• **Work task**: Starting at the line that contains "4.5.1 定义元组 使用圆括号而不是方括号" and stopping at the line that contains "# Posture Check", restate each line of the records below exactly. Omit the pictures.

Document images with source code
● ● ● ● ●

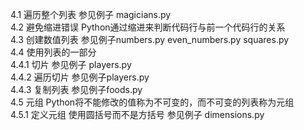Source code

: 4.1 遍历整个列表 参见例子 magicians.py</br>
4.2 避免缩进错误 Python通过缩进来判断代码行与前一个代码行的关系</br>
4.3 创建数值列表 参见例子numbers.py  even_numbers.py squares.py</br>
4.4 使用列表的一部分</br>
4.4.1 切片 参见例子 players.py</br>
4.4.2 遍历切片 参见例子players.py</br>
4.4.3 复制列表 参见例子foods.py</br>
4.5 元组 Python将不能修改的值称为不可变的，而不可变的列表称为元组</br>
4.5.1 定义元组 使用圆括号而不是方括号 参见例子 dimensions.py</br>
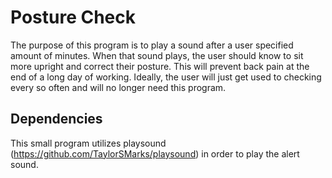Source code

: # Posture Check
The purpose of this program is to play a sound after a user specified amount of minutes. When that sound plays, the user should know to sit more upright and correct their posture. This will prevent back pain at the end of a long day of working. Ideally, the user will just get used to checking every so often and will no longer need this program.

## Dependencies
This small program utilizes playsound (https://github.com/TaylorSMarks/playsound) in order to play the alert sound.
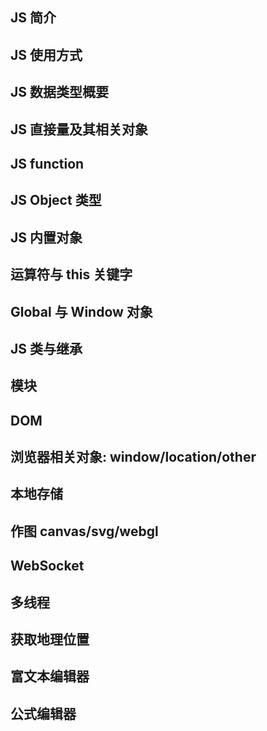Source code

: ## JS 简介

## JS 使用方式

## JS 数据类型概要

## JS 直接量及其相关对象

## JS function

## JS Object 类型

## JS 内置对象

## 运算符与 this 关键字

## Global 与 Window 对象

## JS 类与继承

## 模块

## DOM

## 浏览器相关对象: window/location/other

## 本地存储

## 作图 canvas/svg/webgl

## WebSocket

## 多线程

## 获取地理位置

## 富文本编辑器

## 公式编辑器
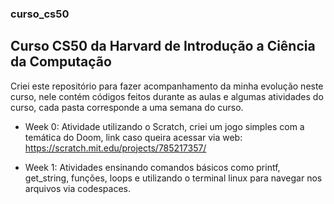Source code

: ### curso_cs50
## Curso CS50 da Harvard de Introdução a Ciência da Computação

Criei este repositório para fazer acompanhamento da minha evolução neste curso, nele contém códigos feitos durante as aulas e algumas atividades do curso, cada pasta corresponde a uma semana do curso.

- Week 0: Atividade utilizando o Scratch, criei um jogo simples com a temática do Doom, link caso queira acessar via web:
  https://scratch.mit.edu/projects/785217357/
  
- Week 1: Atividades ensinando comandos básicos como printf, get_string, funções, loops e utilizando o terminal linux para navegar nos arquivos via codespaces.
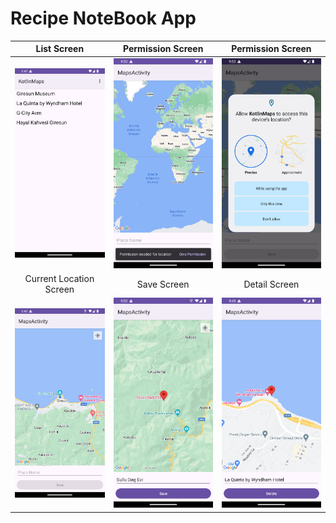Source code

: # Recipe NoteBook App

List Screen |  Permission Screen |  Permission Screen 
:-------------------------:|:-------------------------:|:-------------------------:
![](https://raw.githubusercontent.com/fikretkoray/placeMarkApp/master/images/listScreen.png)  |  ![](https://raw.githubusercontent.com/fikretkoray/placeMarkApp/master/images/permissionScreen2.png)|  ![](https://raw.githubusercontent.com/fikretkoray/placeMarkApp/master/images/permissionScreen.png)
Current Location Screen |  Save Screen |  Detail Screen
![](https://raw.githubusercontent.com/fikretkoray/placeMarkApp/master/images/currentLocationScreen.png)|  ![](https://raw.githubusercontent.com/fikretkoray/placeMarkApp/master/images/saveScreen.png)|  ![](https://raw.githubusercontent.com/fikretkoray/placeMarkApp/master/images/detailScreen.png)
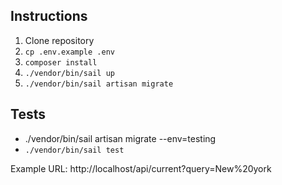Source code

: ## Instructions

1. Clone repository
2. `cp .env.example .env`
3. `composer install`
4. `./vendor/bin/sail up`
5. `./vendor/bin/sail artisan migrate`

## Tests

- ./vendor/bin/sail artisan migrate --env=testing
- `./vendor/bin/sail test`

Example URL: http://localhost/api/current?query=New%20york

● ● ● ● ●

• **Result of the task**:
4.5.1 定义元组 使用圆括号而不是方括号 参见例子 dimensions.py</br>
Source code

: # Posture Check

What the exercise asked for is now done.